Monday, December 29, 2003

I had it wrong for so long in my head
I was walking around like I was dead
All the time my mind was stuck on you

I crawled while you stalled
I was a fool to think we were involved
I guess I needed to believe it so bad

Now I'm alone and I'm burning
I'm hurting like hell but I'm learning
The scars will take me far like they always do

Somehow I'm alright I do believe that I'm alright...


- "Rejection" (Henry Rollins)

You know, after what I've experienced over this break, I should be happy. These feelings that have been haunting me for almost three years are now lifted. There is some kind of closure here, and I guess that was what I was looking for this whole time. I can finally move on with my life and find something else. Isn't that what I always wanted? Whether it ended happily or miserably, I wanted some sense of closure, right?

...Maybe that was what I thought I wanted.

Now I'm left wondering what exactly your oppinion of me is. Why did you do what you did? Did you take what I said in the wrong way? Did you think I meant something more than I really did? I need to know, I need to get some sense of what you think of me, it's always going to eat at me untill I hear it from you.

I'm not going to give your name here, that's not how I do things. I just hope that you read this (and I know you have before) sometime and get in touch with me. You'll know who I'm talking about when you read this, trust me...

_Supplied data_:
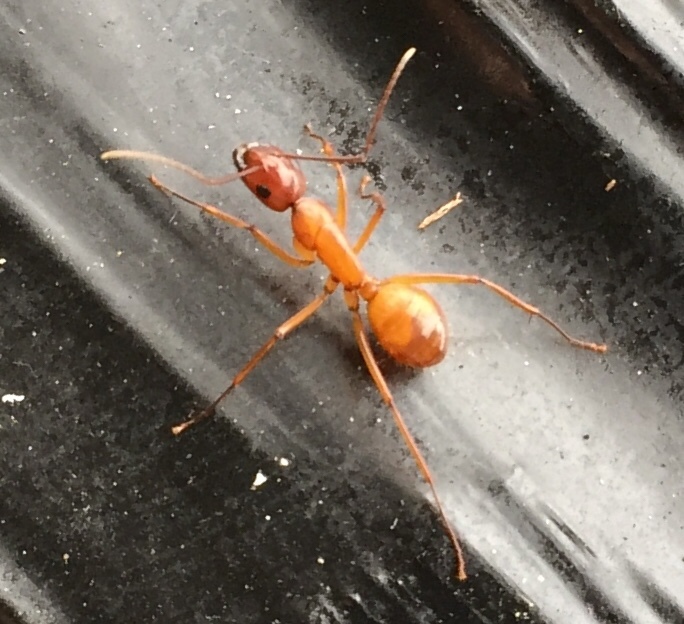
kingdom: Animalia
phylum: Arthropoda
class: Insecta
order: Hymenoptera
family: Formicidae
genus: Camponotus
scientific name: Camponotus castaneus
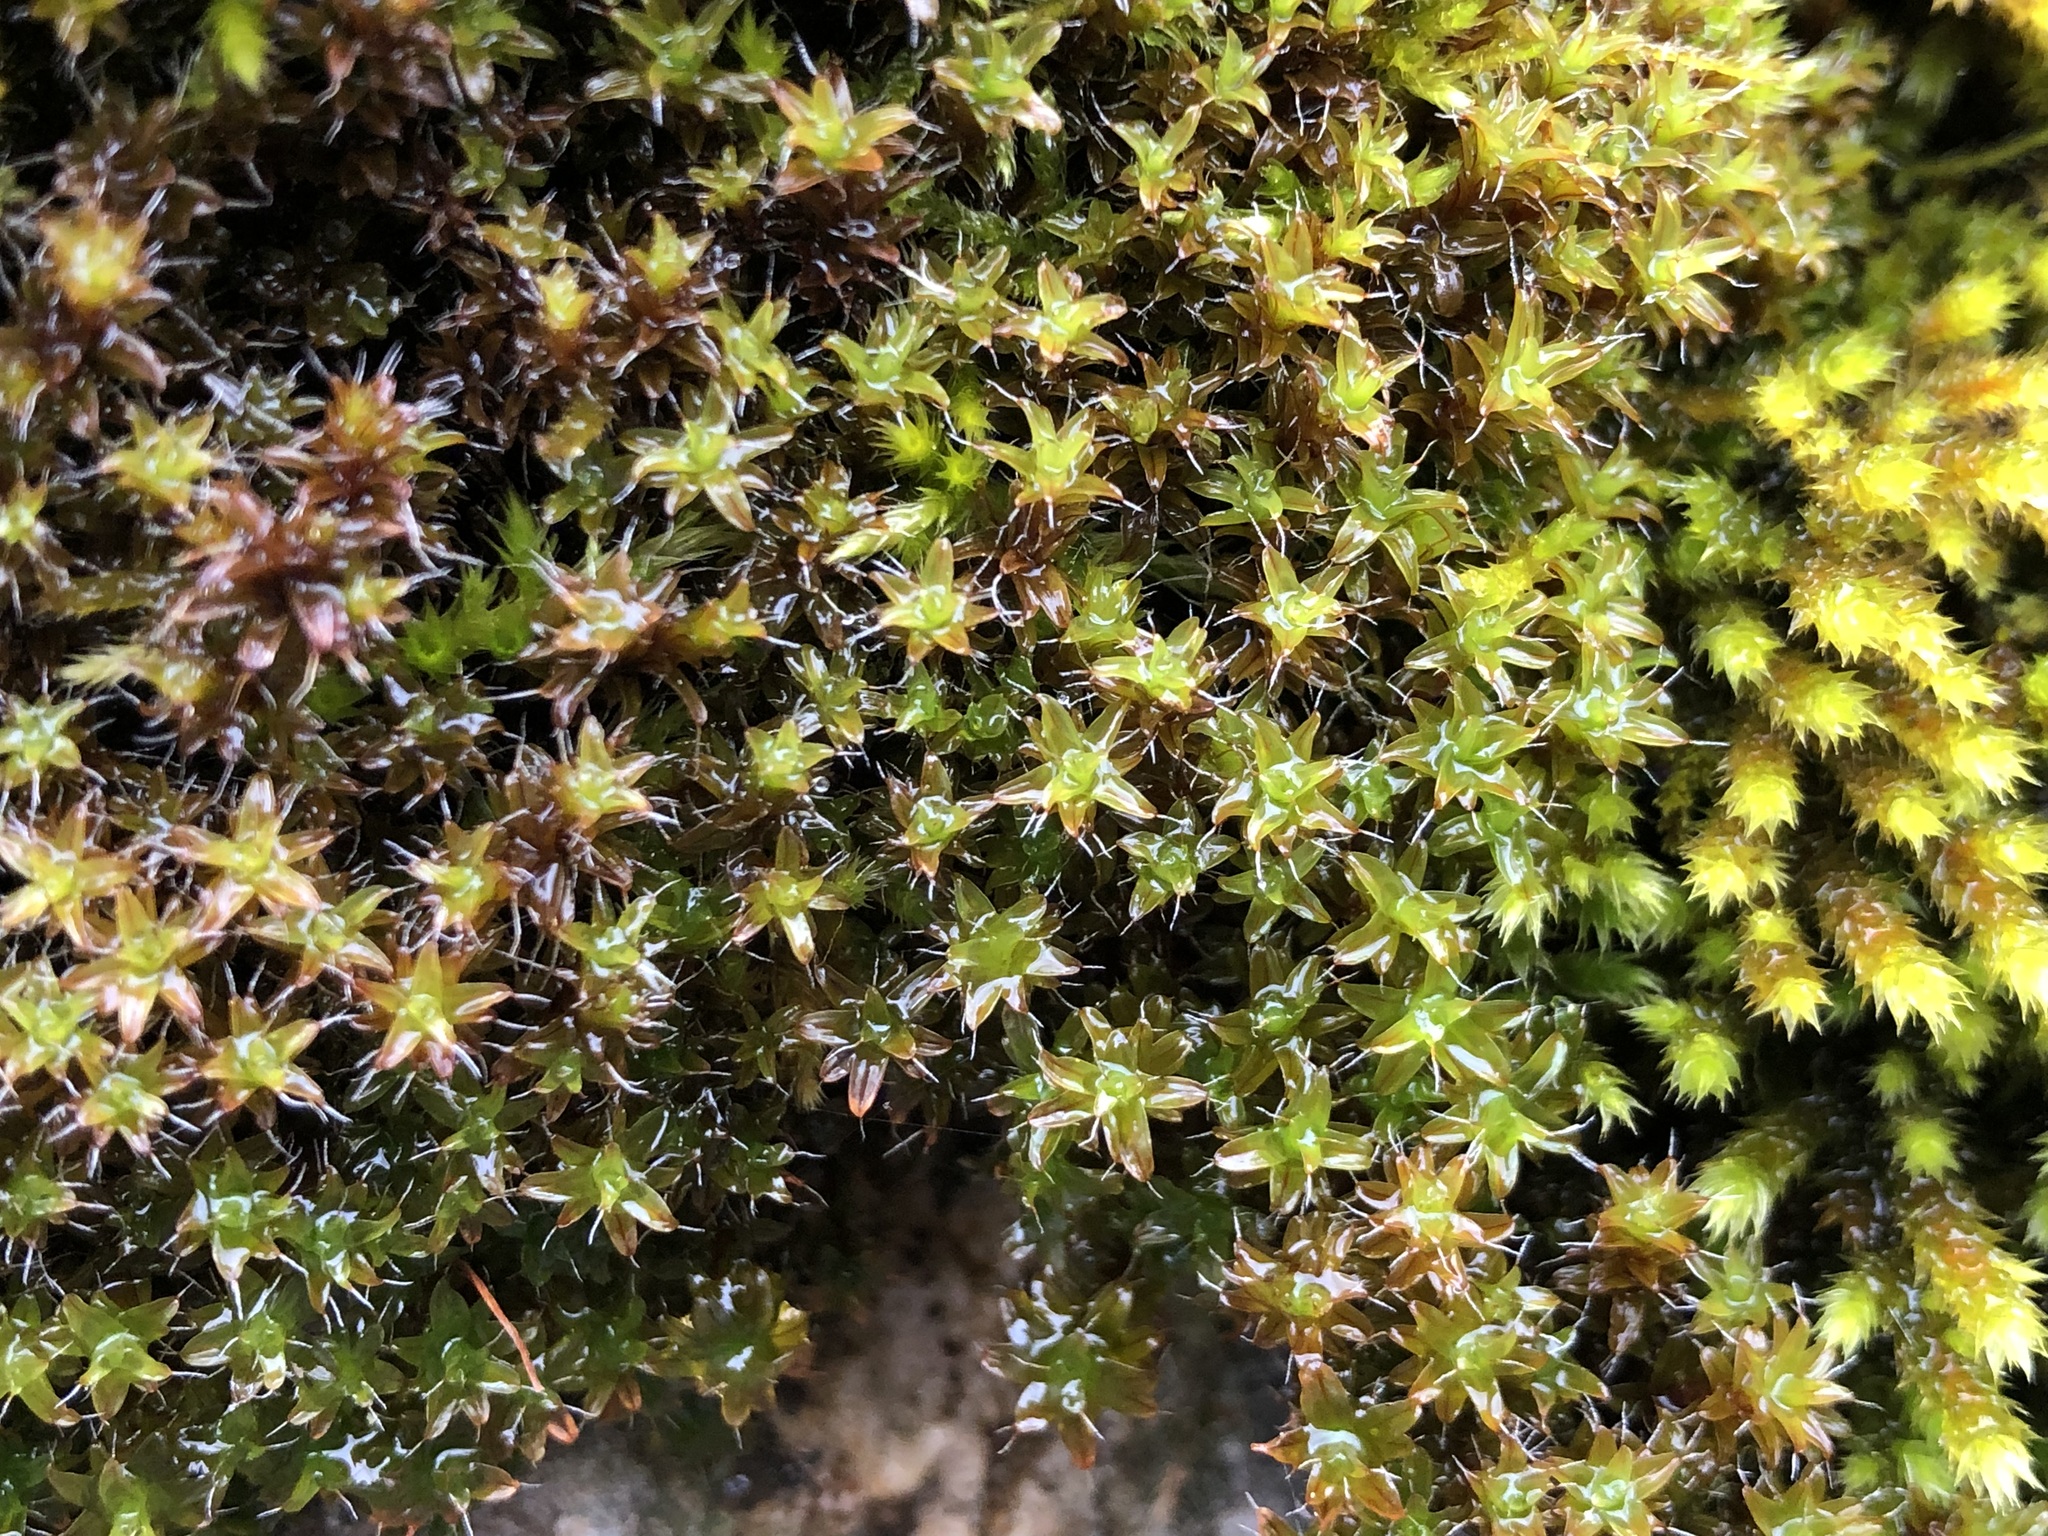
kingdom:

--

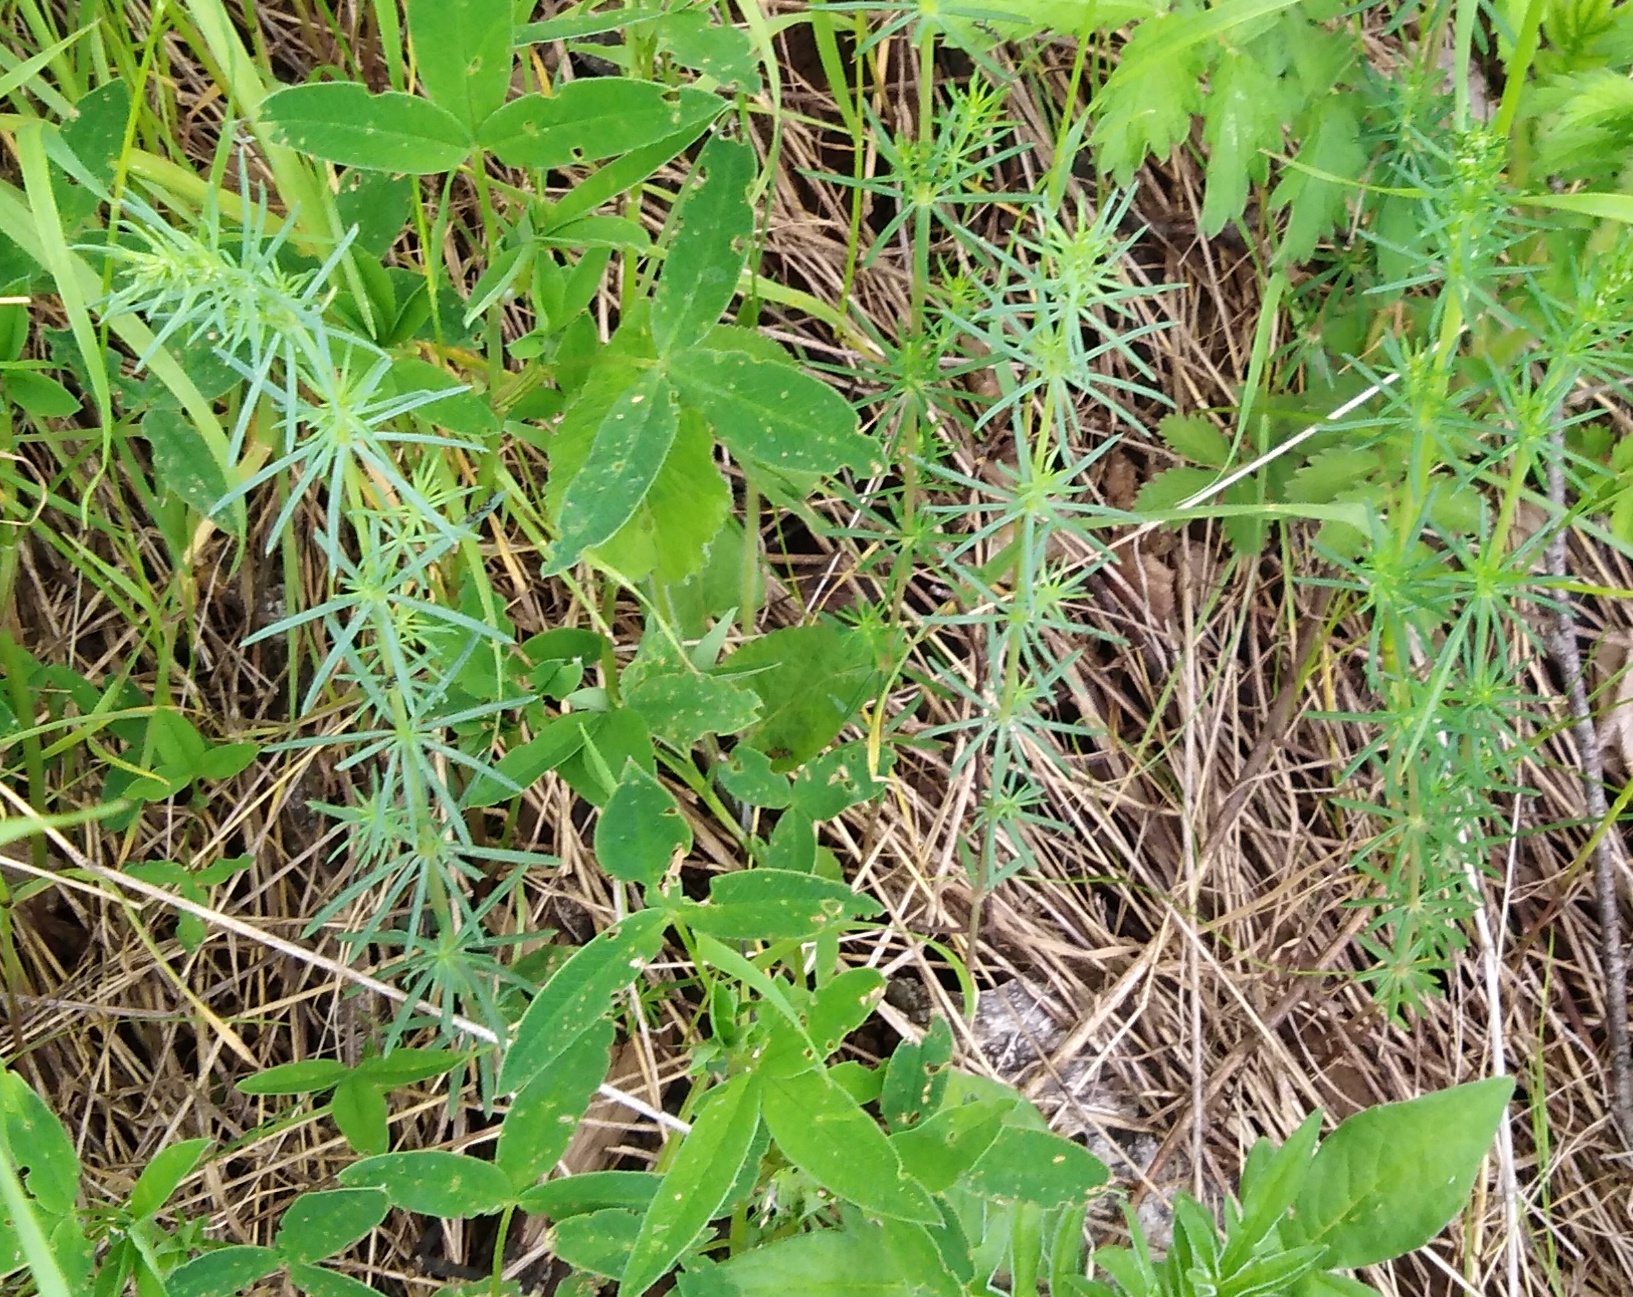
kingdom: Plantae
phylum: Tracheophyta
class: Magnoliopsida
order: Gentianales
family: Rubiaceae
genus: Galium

* * *

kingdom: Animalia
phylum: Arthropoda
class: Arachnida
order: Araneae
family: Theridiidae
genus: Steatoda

_What to do_:
(1) Answer these about the blog entry on closure:
(a) Who is credited with the song quoted at the top?
(b) For about how long have the writer's feelings been haunting them?
(c) What does the writer refuse to give in the post?
(2) Write the next part of the blog entry on closure, picking up right after its last sentence.
The records have no part in any of this.

_Task-by-task results_:
(1)
(a) Henry Rollins
(b) Almost three years
(c) The person's name

(2)
Espero oír de usted,
Colin

Thursday, December 25, 2003

It's Christmas time in Hollis Queens
Mom's cooking chicken and collard greens
Rice and stuffing, macaroni and cheese
And Santa put gifts under Christmas trees
Decorate the house with lights at night
Snow's on the ground, snow white so bright
In the fireplace is the yule log
Beneath the mistle toe as we drink egg nog
The rhymes you hear are the rhymes of Darryl's
But each and every year we bust Chrsitmas carrols
(Christmas melodies)


- "Christmas in Hollis" (Run D.M.C.)

There has been alot of things going wrong in my life as of late, but that will be up for discussion at a later time. Today is December 25th, and it's time that all people of all races and religions join hands to celebrate the birth of a very special man...

...Santa Claus.




So from R. Kelly and Me...We wish you a Merry Christmas...or Kwanza...Or Voodoo Day...or Boxing Day...or Chanukkah...Or Thursday if you're a Pagan!

Thursday, December 18, 2003

I've got her in my head
at night when I go to bed
and I know it sounds lame, but
she's the girl of my dreams

And of course I'd do anything for her
I'd search the moons of Endor
I'd even walk naked through
the deserts of Tatooine

Princess Leia, where are you tonight?
and who's laying there by your side?
every night I fall asleep with you
and I wake up alone...

- "A New Hope" (Blink 182)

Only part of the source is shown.